The market is overly concentrated in the Big Seven

Ark Invest recently reported that the Nasdaq 100 and S&P 500 are looking increasingly similar due to the long-term outperformance and higher market capitalization weighting of large-cap technology stocks. Many established companies that were considered trailblazers 10 to 40 years ago are no longer at the forefront of innovation today.

The Mag Seven have dominated recent stock market performance due to their high concentration in the Nasdaq 100 and S&P 500. Mag Seven's weightings represent 40% and 29% of the Nasdaq 100 and S&P 500, respectively. This is the current situation of over-concentration in the market.

Cathie Wood uses the following table to explain the current historical record of over-concentration in the market. The following table calculates the market value of the largest stocks relative to the 75th percentile stocks, which represents the proportion of large-cap stocks in the overall market value. It can be seen that the current market concentration is at an all-time high.

The key to getting the market out of a healthy pattern

Wood pointed out that the most similar situation was in 1932! In order to facilitate understanding, we also included the trend of the Dow Jones Industrial Index in light orange during that period. It can be seen that after 1932, the Dow Jones Industrial Index slowly emerged from the worst period of the Great Depression, and Wood explained that this was due to the market slowly shifting from large-cap stocks to other stocks, and the rotation of stocks drove the upward trend of the overall stock market. .

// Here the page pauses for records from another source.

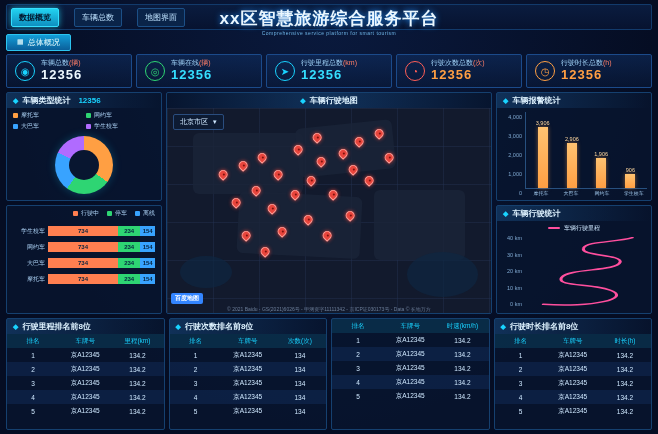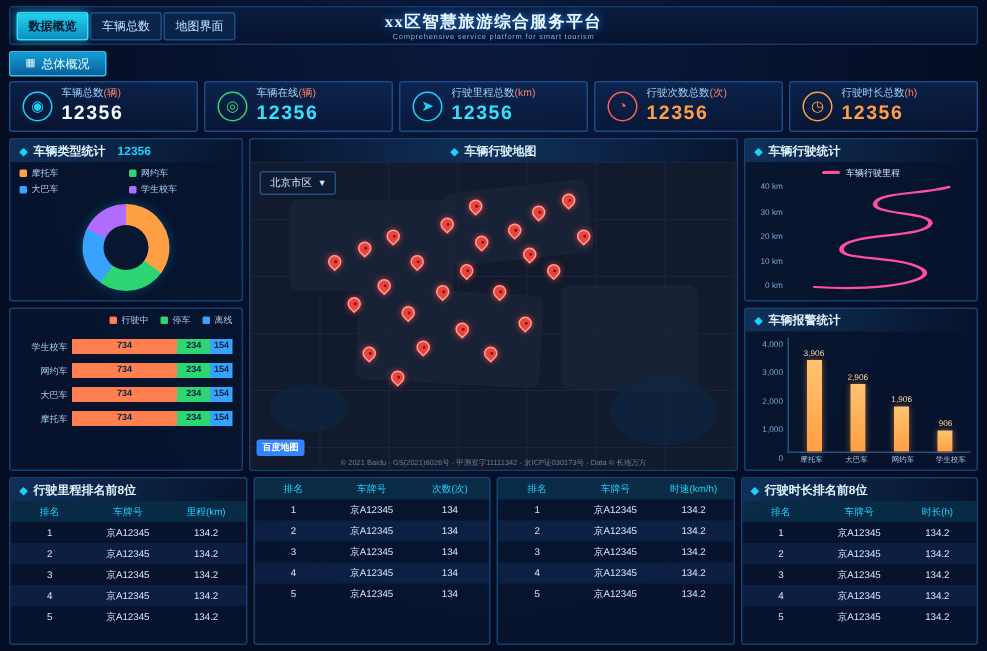--- a/index.html
+++ b/index.html
@@ -18,7 +18,7 @@
     background: linear-gradient(180deg,#0a1c3f,#071330);
     border: 1px solid #123a6b; border-radius: 2px; padding: 0 4px;
   }
-  .nav { display: flex; gap: 1px; z-index: 2; }
+  .nav { display: flex; gap: 15px; z-index: 2; }
   .nav button {
     font-family: inherit; font-size: 8px; padding: 3px 7px; cursor: pointer;
     background: #0a2449; border: 1px solid #1c4f86; color: #bfe3ff; border-radius: 2px;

Wood pointed out that there are still opportunities for the market to find a healthy pattern.

More deflation and lower interest rates will kick off another round of stock moves.

ARKK’s recent poor performance

However, the market has recently criticized the performance of ARKK. In the past year, QQQ, which represents technology stocks, has increased by 31% (orange line), the S&P 500 Index SPY has increased by 26% (green line), and ARKK has only increased by 10%. (dark blue line). And in this year’s bullish run, ARKK is down 15% year-to-date.

This article Is excessive market concentration a bubble? Cathie Wood pointed out two key factors first appeared on Chain News ABMedia.